Page text
--- START ---

Analyzes provided data using an autoencoder based approach for identifying anomalies based on a learned normal behavior. Anomalies are then aggregated to events and further analyzed. Runs the entire fault detection module chain in one function call. Sections of this function call are: 1. Data Loading and verification 2. Config selection and optimization 3. AnomalyDetector training 4. AnomalyDetector prediction 5. Event aggregation 6. ARCANA-Analysis of detected events 7. Visualization of output

Parameters:

csv_data_path (str) – Path to a csv-file containing tabular data which must contain training data for the autoencoder. This data can also contain test data for evaluation, but in this case train_test_column and optionally train_test_mapping must be provided.
csv_test_data_path (Optional str) – Path to a csv file containing test data for evaluation. If test data is provided in both ways (i.e. via csv_test_data_path and in csv_data_path + train_test_column) then both test data sets will be fused into one. Default is None.
train_test_column_name (Optional str) – Name of the column which specifies which part of the data in csv_data_path is training data and which is test data. If this column does not contain boolean values or values which can be cast into boolean values, then train_test_mapping must be provided. True values are interpreted as training data. Default is None.
train_test_mapping (Optional dict) – Dictionary which defines a mapping of all non-boolean values in the train_test_column to booleans. Keys of the dictionary must be values from train_test_column, and they must have a datatype which can be cast to the datatype of train_test_column. Values of this dictionary must be booleans or at least castable to booleans. Default is None.
time_column_name (Optional str) – Name of the column containing time stamp information.
status_data_column_name (Optional str) – Name of the column which specifies the status of each row in csv_data_path. The status is used to define which rows represent normal behavior (i.e. which rows can be used for the autoencoder training) and which rows contain anomalous behavior. If this column does not contain boolean values, status_mapping must be provided. If status_data_column_name is not provided, all rows in csv_data_path are assumed to be normal and a warning will be logged. Default is None.
status_mapping (Optional dict) – Dictionary which defines a mapping of all non-boolean values in the status_data_column to booleans. Keys of the dictionary must be values from status_data_column, and they must have a datatype which can be cast to the datatype of train_test_column. Values of this dictionary must be booleans or at least castable to booleans. True values are interpreted as normal status. Default is None.

--- END ---

What you need to do
Go on with the documentation of the anomaly detection function, picking up after the entry for status_mapping. The items that come next are separate material and not part of the documentation of the anomaly detection function.

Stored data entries
--- START ---

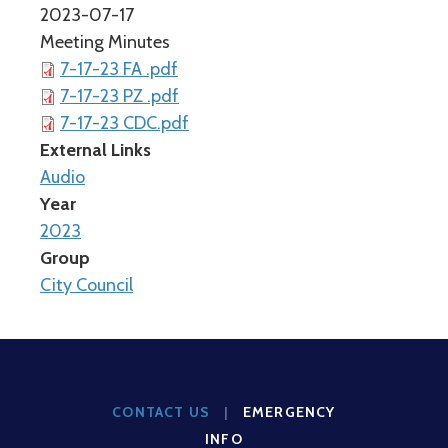
2023-07-17
Meeting Minutes
7-17-23 FA .pdf
7-17-23 PZ .pdf
7-17-23 CDC.pdf
External Links
Audio
Year
2023
Group
City Council
CONTACT US
|
EMERGENCY
INFO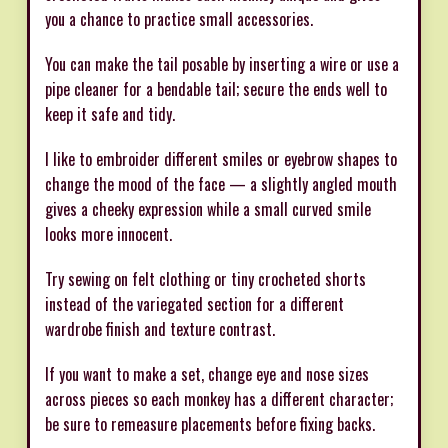
you a chance to practice small accessories.
You can make the tail posable by inserting a wire or use a
pipe cleaner for a bendable tail; secure the ends well to
keep it safe and tidy.
I like to embroider different smiles or eyebrow shapes to
change the mood of the face — a slightly angled mouth
gives a cheeky expression while a small curved smile
looks more innocent.
Try sewing on felt clothing or tiny crocheted shorts
instead of the variegated section for a different
wardrobe finish and texture contrast.
If you want to make a set, change eye and nose sizes
across pieces so each monkey has a different character;
be sure to remeasure placements before fixing backs.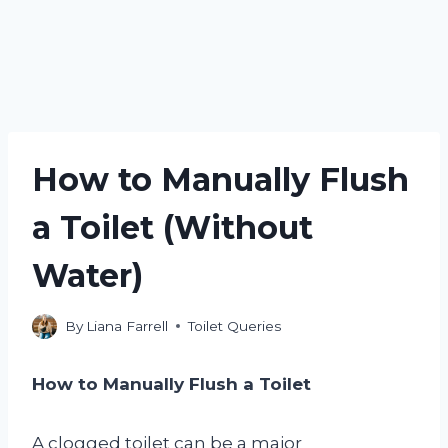
How to Manually Flush
a Toilet (Without
Water)
By
Liana Farrell
Toilet Queries
How to Manually Flush a Toilet
A clogged toilet can be a major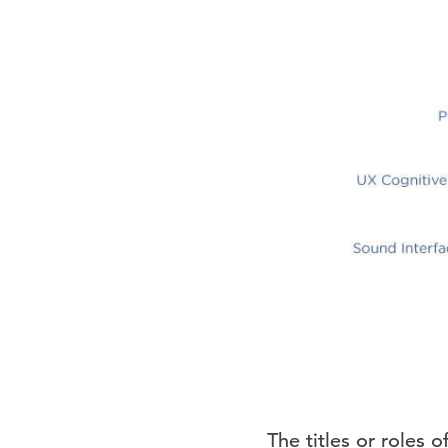
The titles or roles 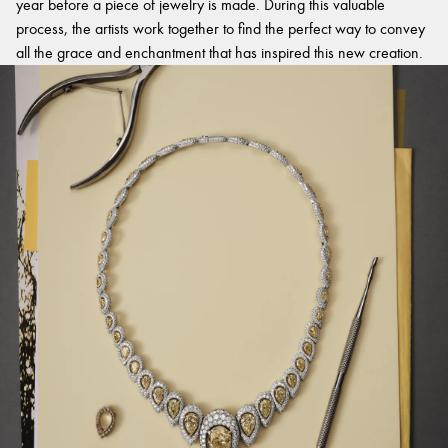
year before a piece of jewelry is made. During this valuable
process, the artists work together to find the perfect way to convey
all the grace and enchantment that has inspired this new creation.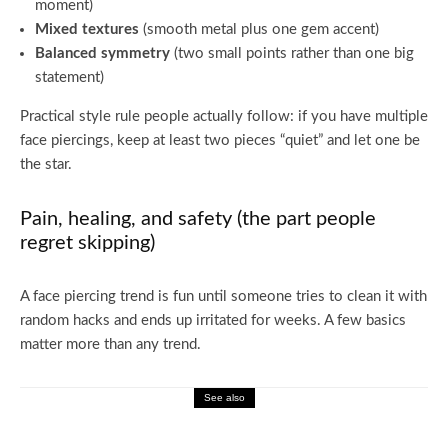
moment)
Mixed textures
(smooth metal plus one gem accent)
Balanced symmetry
(two small points rather than one big
statement)
Practical style rule people actually follow: if you have multiple
face piercings, keep at least two pieces “quiet” and let one be
the star.
Pain, healing, and safety (the part people
regret skipping)
A face piercing trend is fun until someone tries to clean it with
random hacks and ends up irritated for weeks. A few basics
matter more than any trend.
See also
Fashion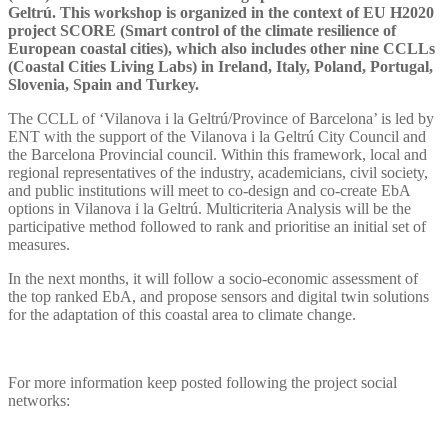
Geltrú. This workshop is organized in the context of EU H2020
project SCORE (Smart control of the climate resilience of
European coastal cities), which also includes other nine CCLLs
(Coastal Cities Living Labs) in Ireland, Italy, Poland, Portugal,
Slovenia, Spain and Turkey.
The CCLL of ‘Vilanova i la Geltrú/Province of Barcelona’ is led by
ENT with the support of the Vilanova i la Geltrú City Council and
the Barcelona Provincial council. Within this framework, local and
regional representatives of the industry, academicians, civil society,
and public institutions will meet to co-design and co-create EbA
options in Vilanova i la Geltrú. Multicriteria Analysis will be the
participative method followed to rank and prioritise an initial set of
measures.
In the next months, it will follow a socio-economic assessment of
the top ranked EbA, and propose sensors and digital twin solutions
for the adaptation of this coastal area to climate change.
For more information keep posted following the project social
networks: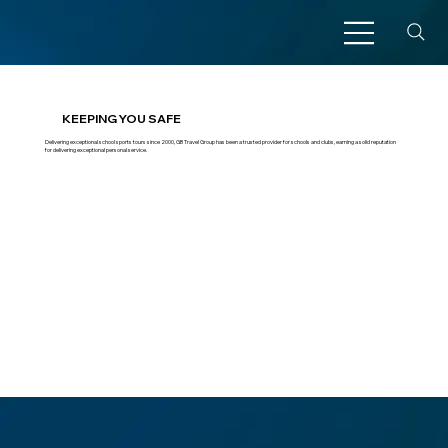
KEEPING YOU SAFE
Delivering exceptional school sports tours since 2000, GB Travel Group has been a trusted provider for schools and clubs, earning a solid reputation
for delivering exceptional personal service.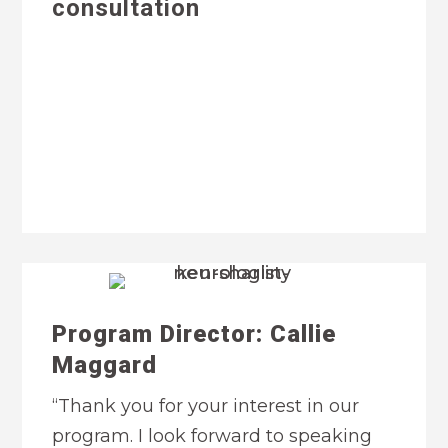
consultation
Program Director: Callie
Maggard
“Thank you for your interest in our
program. I look forward to speaking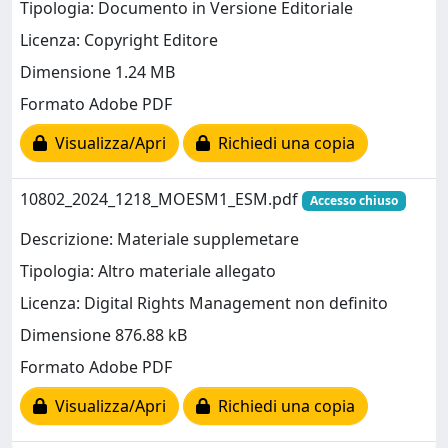
Tipologia: Documento in Versione Editoriale
Licenza: Copyright Editore
Dimensione 1.24 MB
Formato Adobe PDF
Visualizza/Apri
Richiedi una copia
10802_2024_1218_MOESM1_ESM.pdf
Accesso chiuso
Descrizione: Materiale supplemetare
Tipologia: Altro materiale allegato
Licenza: Digital Rights Management non definito
Dimensione 876.88 kB
Formato Adobe PDF
Visualizza/Apri
Richiedi una copia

--- END ---

Answer space
status_label_confidence_percentage (Optional float) – Specifies how sure the user is that the provided status labels and derived normal_indexes are correct. This determines the quantile for quantile threshold method. Default is 0.95.
features_to_exclude (Optional[List[str]]) – List of column names which are present in the csv-files but which should be ignored for this failure detection run. Default is None.
angle_features (Optional[List[str]]) – List of column names which represent angle-features. This enables a specialized preprocessing of angle features, which might otherwise hinder the failure detection process. Default is None.
automatic_optimization (bool) – If True, an automatic hyperparameter optimization is done based on the dimension of the provided dataset. Default is True.
enable_debug_plots (bool) – If True advanced information for debugging is added to the result plots. Default is False.
min_anomaly_length (int) – Minimal number of consecutive anomalies (i.e. data points with an anomaly score above the FaultDetector threshold) to define an anomaly event.
save_dir (Optional[str]) – Directory to save the output plots. If not provided, the plots are not saved. Defaults to None.

Returns:

FaultDetectionResult object with the following DataFrames:

predicted_anomalies: DataFrame with a column ‘anomaly’ (bool).

reconstruction: DataFrame with reconstruction of the sensor data with timestamp as index.

deviations: DataFrame with reconstruction errors.

anomaly_score: DataFrame with anomaly scores for each timestamp.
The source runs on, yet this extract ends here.